=== What you need to do ===
The required answer is every line of the data containing the word "unremarkable".

=== Data ===
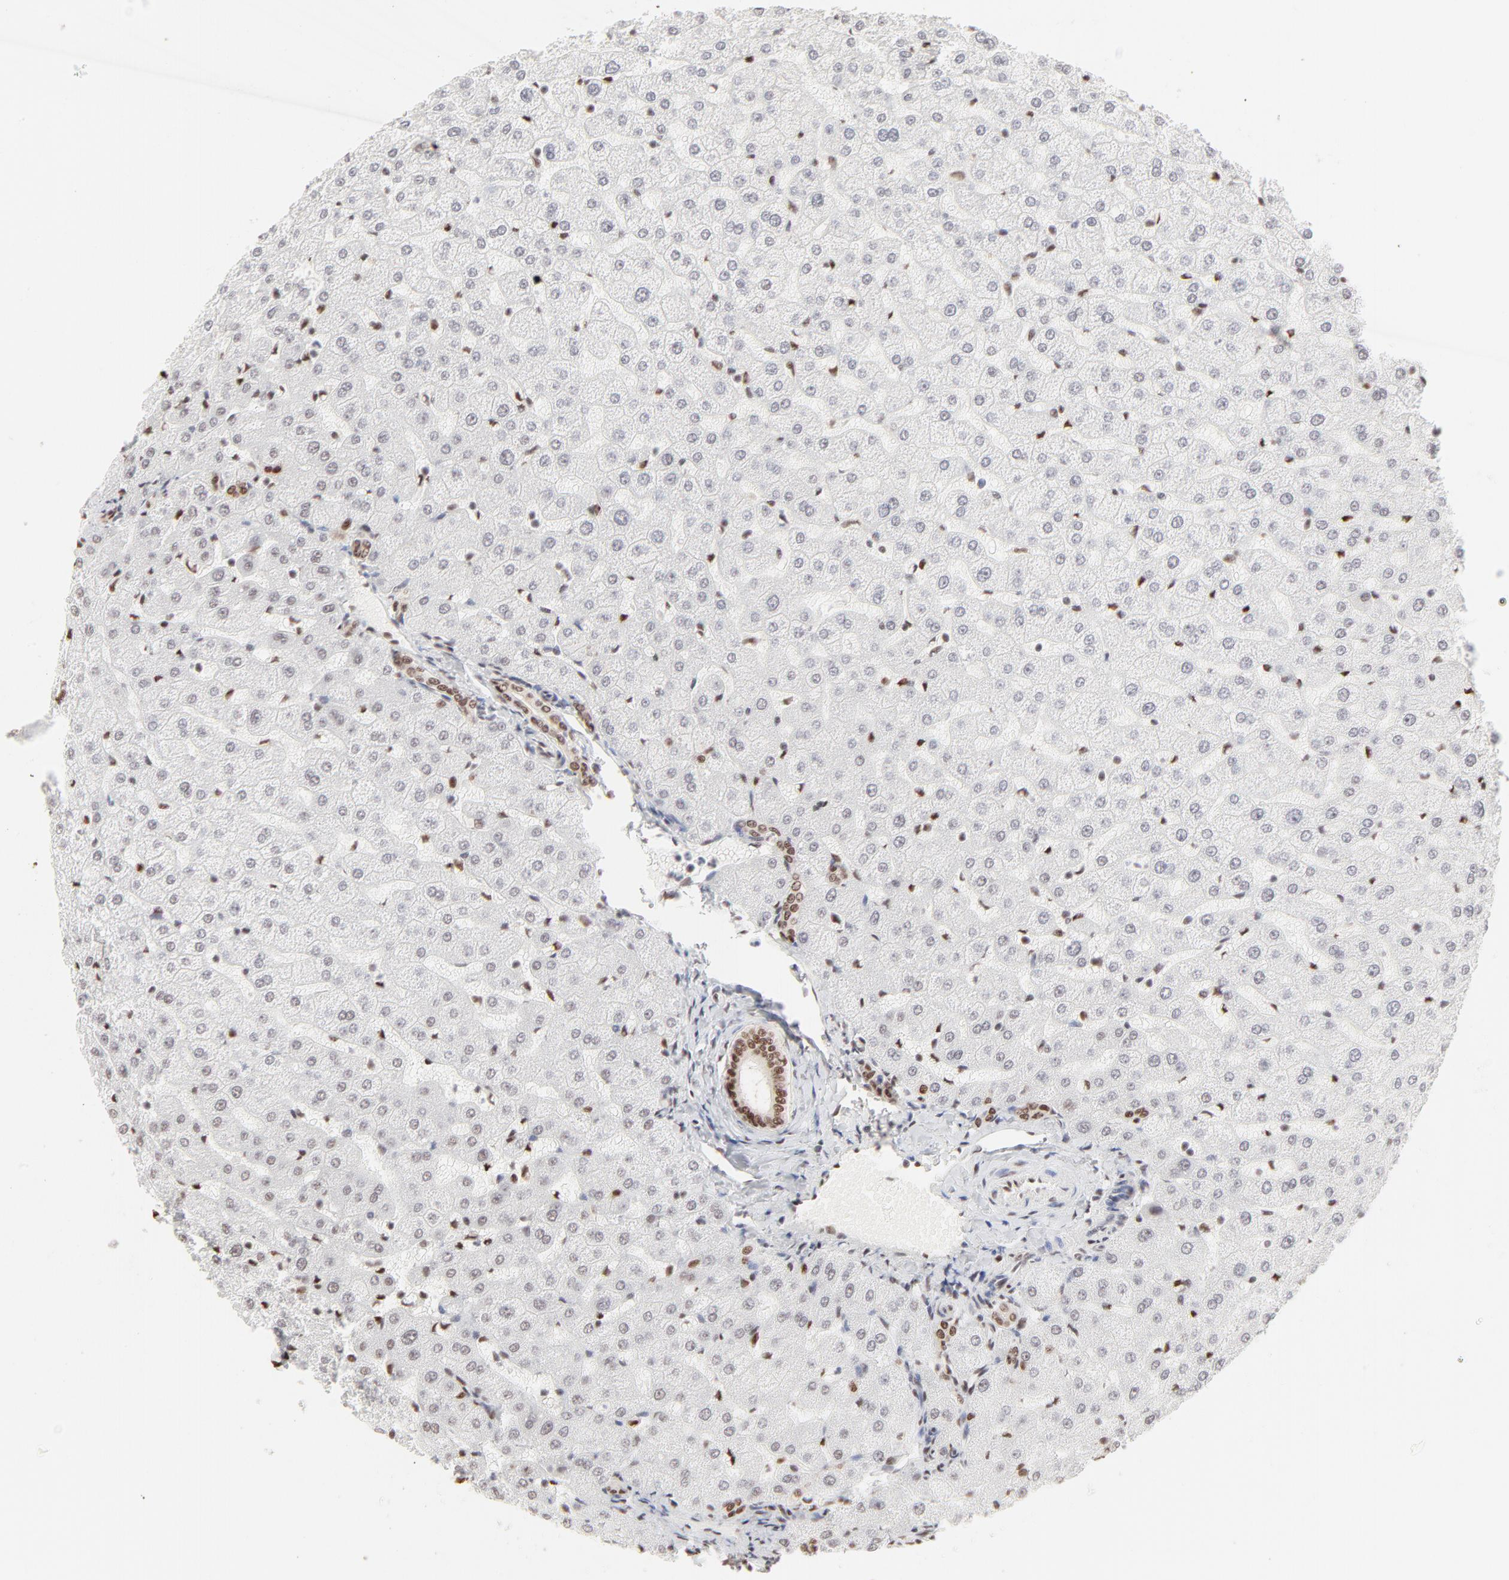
{"staining": {"intensity": "moderate", "quantity": ">75%", "location": "nuclear"}, "tissue": "liver", "cell_type": "Cholangiocytes", "image_type": "normal", "snomed": [{"axis": "morphology", "description": "Normal tissue, NOS"}, {"axis": "morphology", "description": "Fibrosis, NOS"}, {"axis": "topography", "description": "Liver"}], "caption": "This micrograph displays IHC staining of unremarkable liver, with medium moderate nuclear positivity in about >75% of cholangiocytes.", "gene": "TARDBP", "patient": {"sex": "female", "age": 29}}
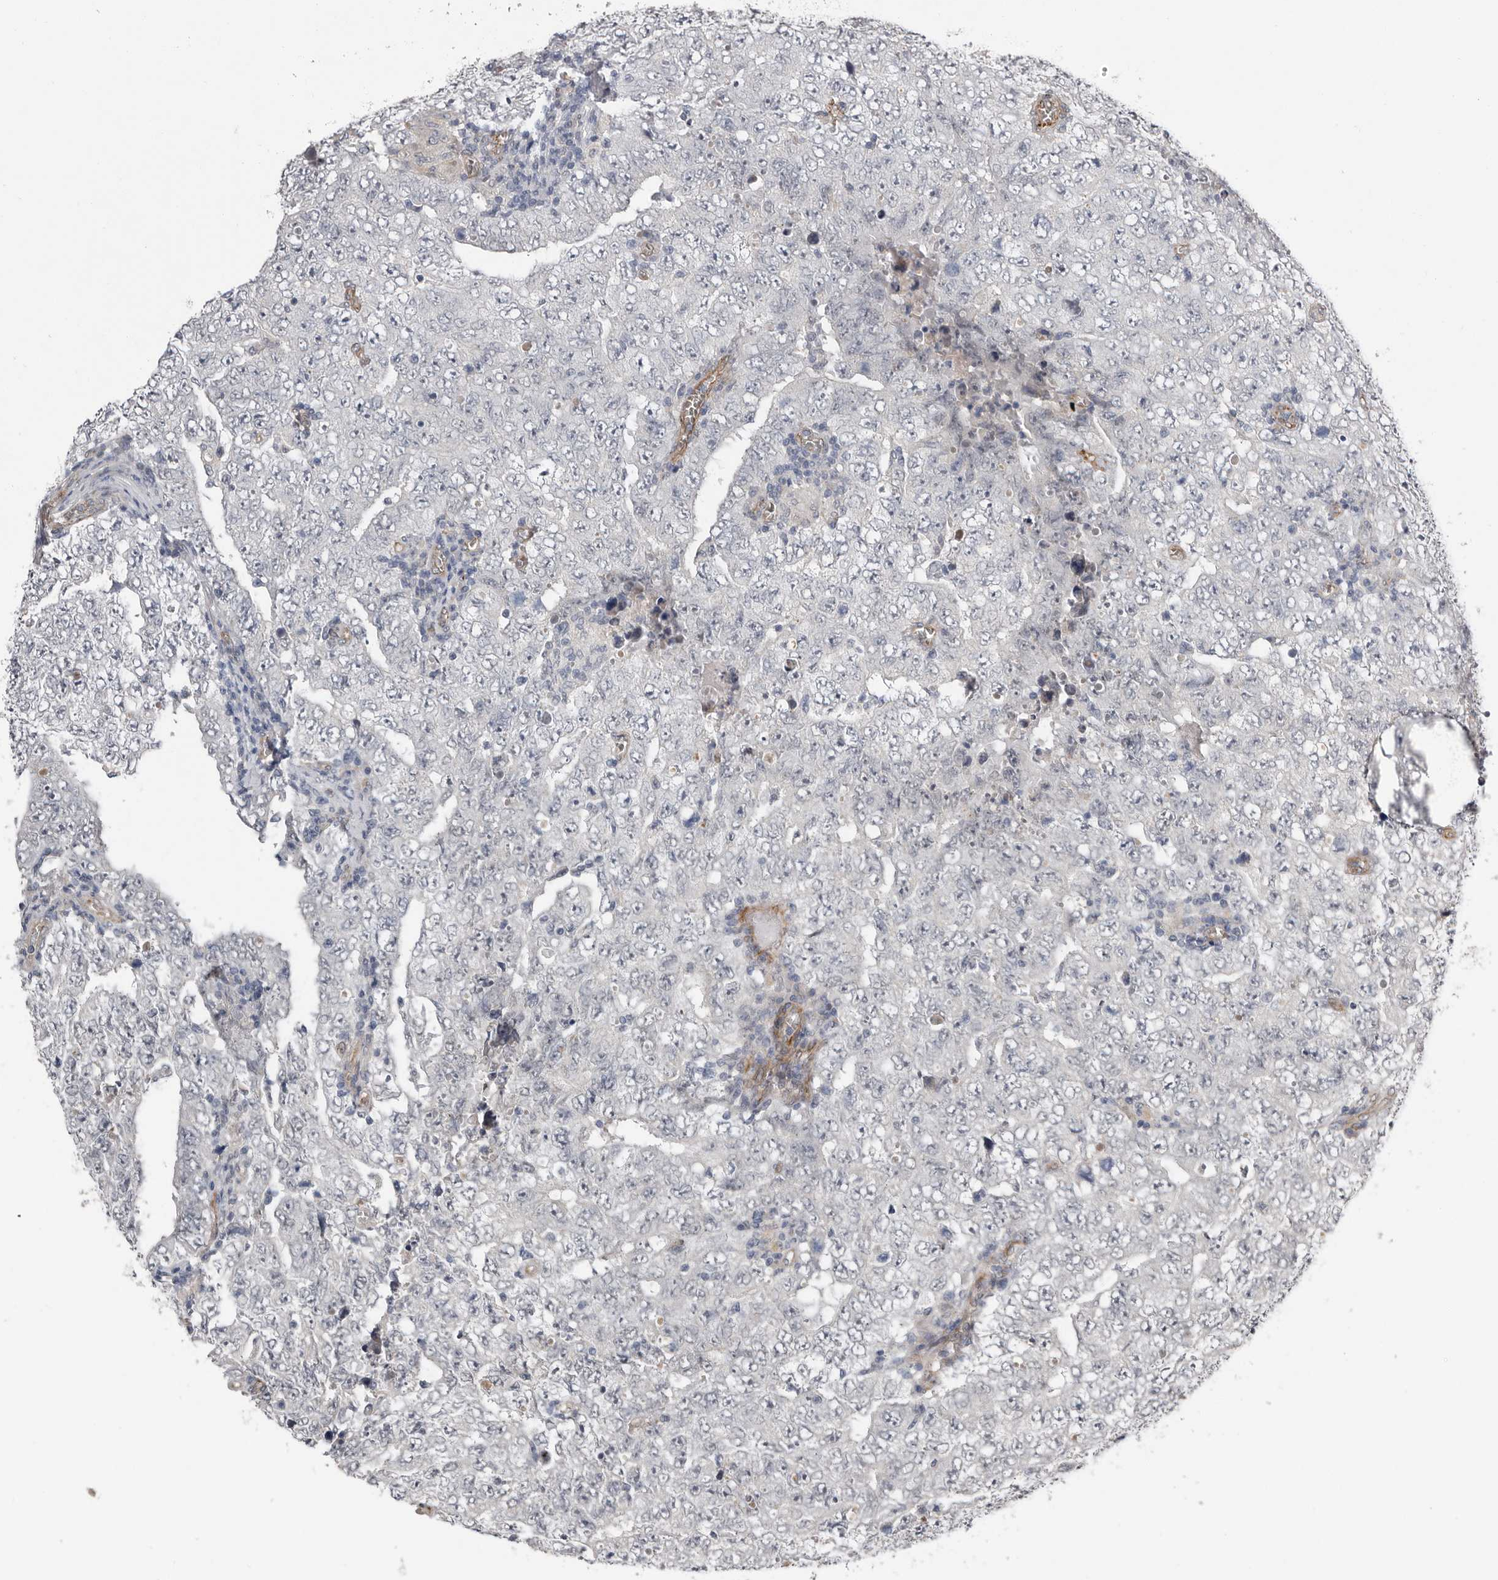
{"staining": {"intensity": "negative", "quantity": "none", "location": "none"}, "tissue": "testis cancer", "cell_type": "Tumor cells", "image_type": "cancer", "snomed": [{"axis": "morphology", "description": "Carcinoma, Embryonal, NOS"}, {"axis": "topography", "description": "Testis"}], "caption": "Human testis embryonal carcinoma stained for a protein using immunohistochemistry reveals no staining in tumor cells.", "gene": "RANBP17", "patient": {"sex": "male", "age": 26}}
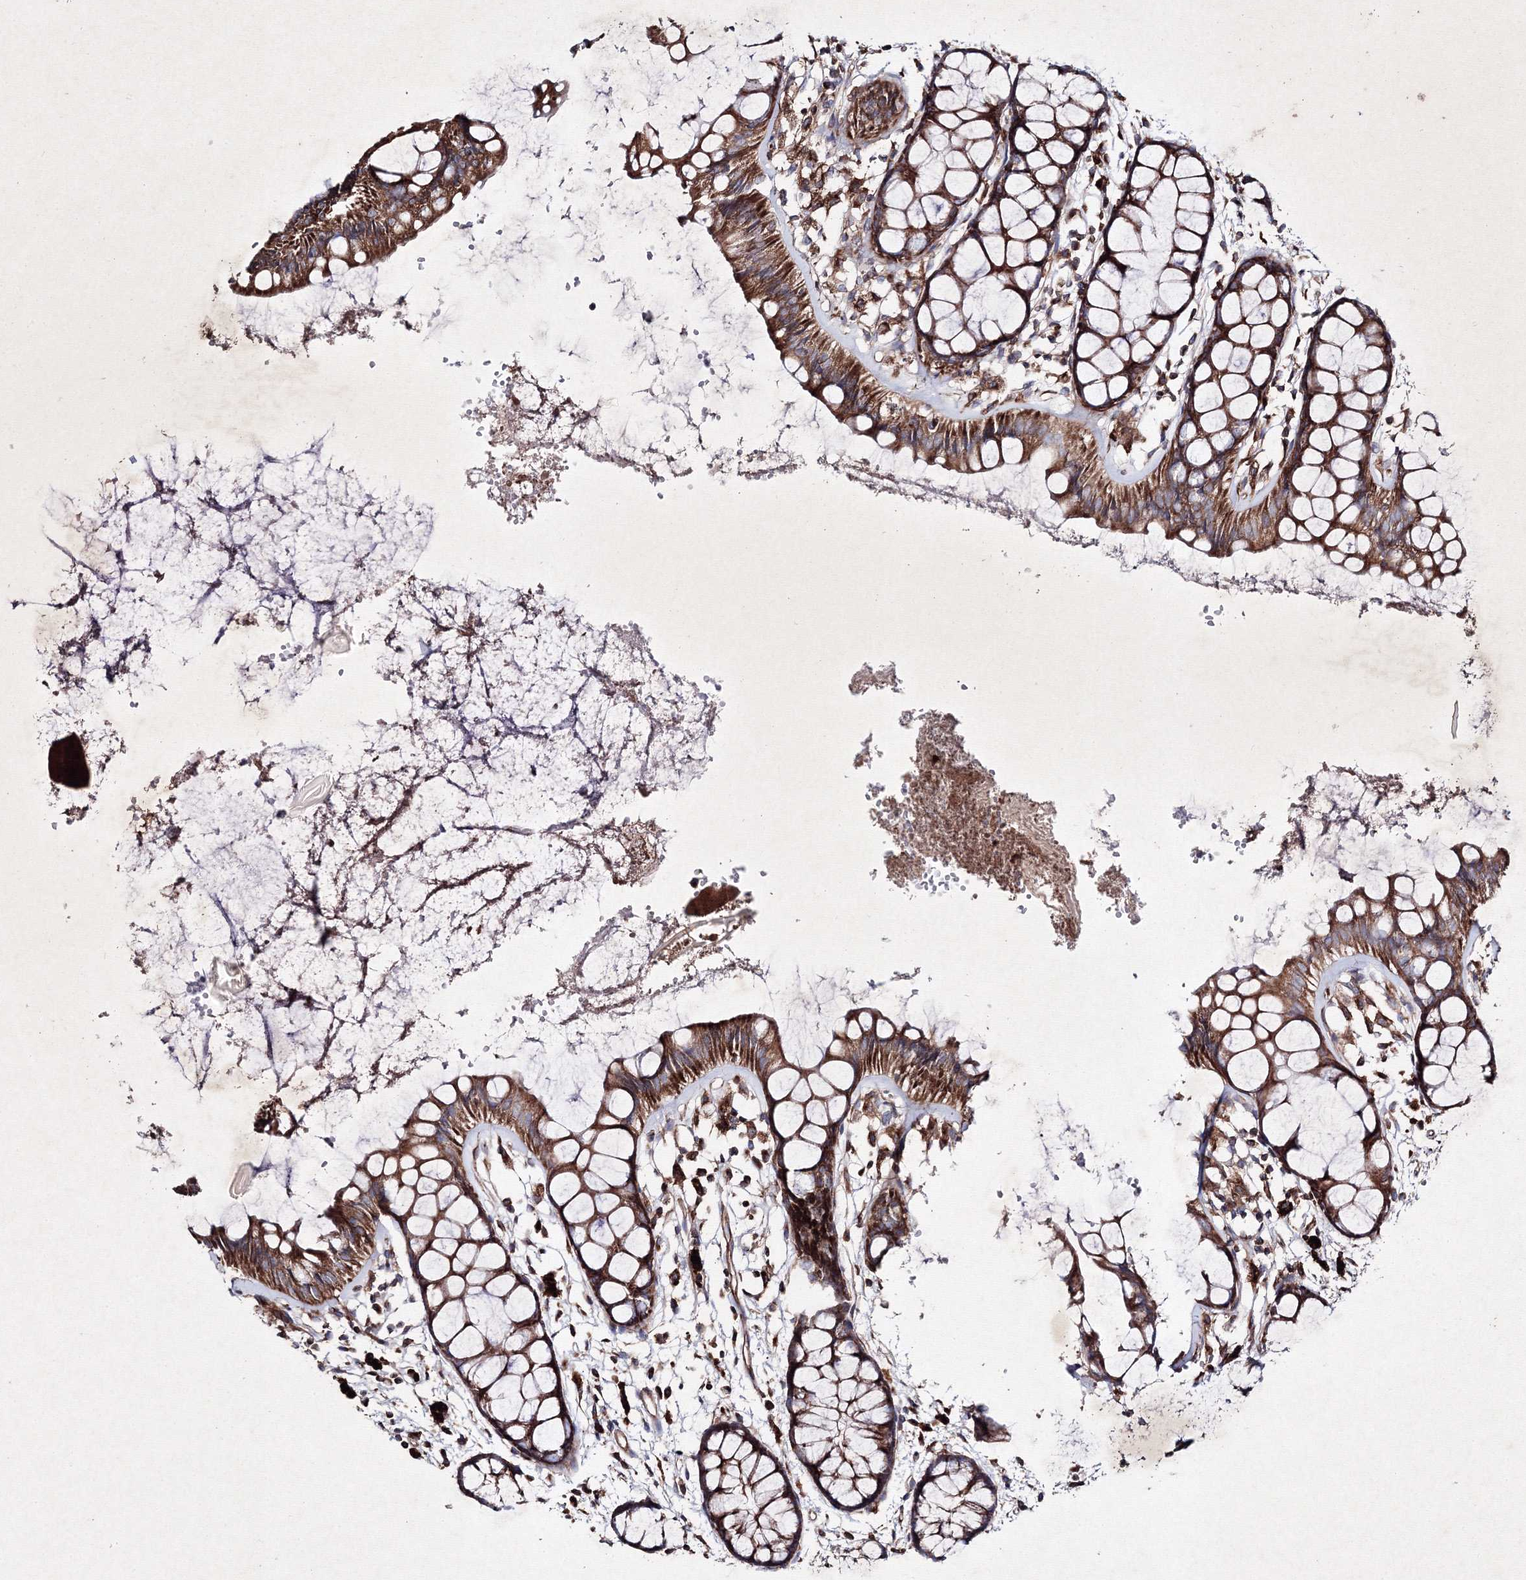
{"staining": {"intensity": "strong", "quantity": ">75%", "location": "cytoplasmic/membranous"}, "tissue": "rectum", "cell_type": "Glandular cells", "image_type": "normal", "snomed": [{"axis": "morphology", "description": "Normal tissue, NOS"}, {"axis": "topography", "description": "Rectum"}], "caption": "Protein expression analysis of unremarkable human rectum reveals strong cytoplasmic/membranous staining in about >75% of glandular cells.", "gene": "GFM1", "patient": {"sex": "female", "age": 66}}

=== Reply ===
{"staining": {"intensity": "moderate", "quantity": ">75%", "location": "nuclear"}, "tissue": "liver", "cell_type": "Cholangiocytes", "image_type": "normal", "snomed": [{"axis": "morphology", "description": "Normal tissue, NOS"}, {"axis": "morphology", "description": "Fibrosis, NOS"}, {"axis": "topography", "description": "Liver"}], "caption": "This micrograph displays IHC staining of unremarkable liver, with medium moderate nuclear positivity in about >75% of cholangiocytes.", "gene": "TARDBP", "patient": {"sex": "female", "age": 29}}
{"staining": {"intensity": "strong", "quantity": ">75%", "location": "cytoplasmic/membranous"}, "tissue": "rectum", "cell_type": "Glandular cells", "image_type": "normal", "snomed": [{"axis": "morphology", "description": "Normal tissue, NOS"}, {"axis": "topography", "description": "Rectum"}], "caption": "Protein expression analysis of unremarkable human rectum reveals strong cytoplasmic/membranous staining in about >75% of glandular cells.", "gene": "GFM1", "patient": {"sex": "female", "age": 66}}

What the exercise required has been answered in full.